4. A cooling tube according to claim 3, wherein the first connection portion is provided with a first connection protrusion protruding at least on one side in the second direction, the inlet penetrating the first connection protrusion in the second direction; and/or the number of the groups of groups,

the second connecting part is convexly provided with a second connecting protrusion along at least one side of the second direction, and the outlet penetrates through the second connecting protrusion along the second direction.

5. A cooling tube according to claim 3, wherein the first cooling tube section comprises a plurality of first cooling channels extending in a first direction, the plurality of first cooling channels being distributed sequentially in the third direction, the inlet communicating with the plurality of first cooling channels; and/or the number of the groups of groups,

the second cooling pipe section comprises a plurality of second cooling channels extending along a first direction, the plurality of second cooling channels are distributed in sequence along the third direction, and the outlet is communicated with the plurality of first cooling channels.

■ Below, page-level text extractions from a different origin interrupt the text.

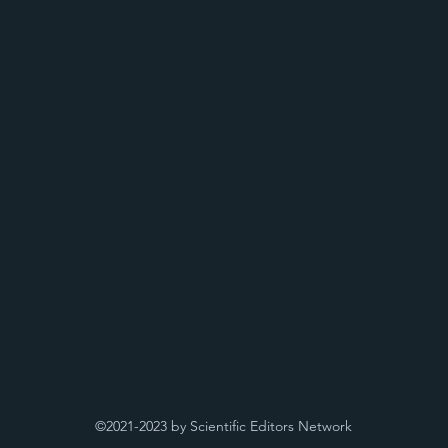
©2021-2023 by Scientific Editors Network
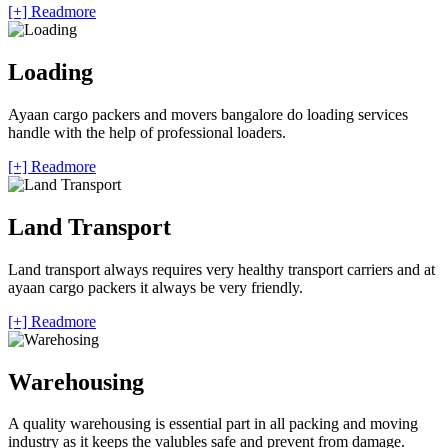
[+] Readmore
Loading
Ayaan cargo packers and movers bangalore do loading services
handle with the help of professional loaders.
[+] Readmore
Land Transport
Land transport always requires very healthy transport carriers and at
ayaan cargo packers it always be very friendly.
[+] Readmore
Warehousing
A quality warehousing is essential part in all packing and moving
industry as it keeps the valubles safe and prevent from damage.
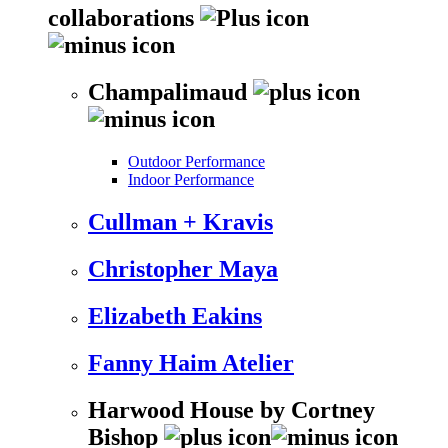
collaborations
Champalimaud
Outdoor Performance
Indoor Performance
Cullman + Kravis
Christopher Maya
Elizabeth Eakins
Fanny Haim Atelier
Harwood House by Cortney
Bishop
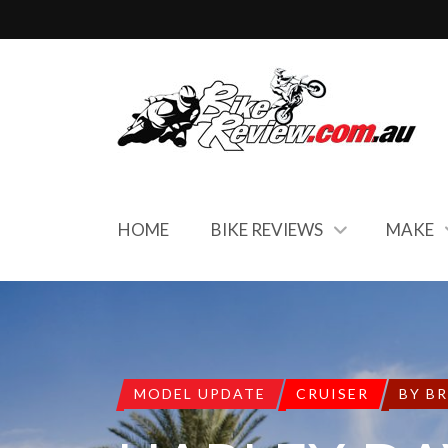
HOME
BIKE REVIEWS
MAKE
MODEL UPDATE
CRUISER
BY B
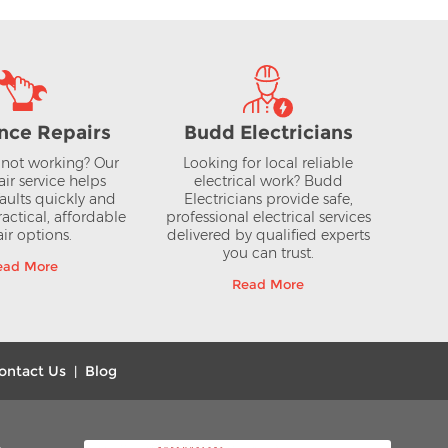
nce Repairs
Budd Electricians
not working? Our
Looking for local reliable
air service helps
electrical work? Budd
aults quickly and
Electricians provide safe,
actical, affordable
professional electrical services
ir options.
delivered by qualified experts
you can trust.
ead More
Read More
ontact Us
Blog
|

6. A cooling tube according to any one of claims 1-5, wherein the first cooling tube section is corrugated plate, the corrugation direction of the first cooling tube section being consistent with the first direction; and/or the number of the groups of groups,

the second cooling pipe section is a corrugated plate, and the corrugated direction of the second cooling pipe section is consistent with the first direction.

7. A cooling assembly, the cooling assembly comprising:

a plurality of cooling pipes according to any one of claims 1 to 6, wherein the plurality of cooling pipes are sequentially and alternately distributed along the second direction, and the inlet and the outlet of the plurality of cooling pipes are positioned at the same end of the cooling pipe along the first direction;

the liquid supply pipeline is positioned at one end of the cooling pipe fitting, provided with the inlet, and is communicated with the inlets of the plurality of cooling pipe fittings;

and the liquid return pipeline is positioned at one end of the cooling pipe fitting, which is provided with the outlet, and is communicated with the outlets of the cooling pipe fittings.

8. The cooling assembly of claim 7, wherein the inlet and the outlet of each cooling tube are sequentially distributed along the second direction.

9. The cooling assembly of claim 7, wherein the liquid supply line comprises a first bellows connected between the inlets of adjacent two of the cooling tubes; and/or the number of the groups of groups,

the liquid return pipeline comprises a second corrugated pipe connected between the outlets of two adjacent pipe fittings.

10. A battery module, comprising:

a battery cell; the method comprises the steps of,

a cooling assembly according to any one of claims 7-9, said electrical cells being provided in an installation space of said cooling assembly.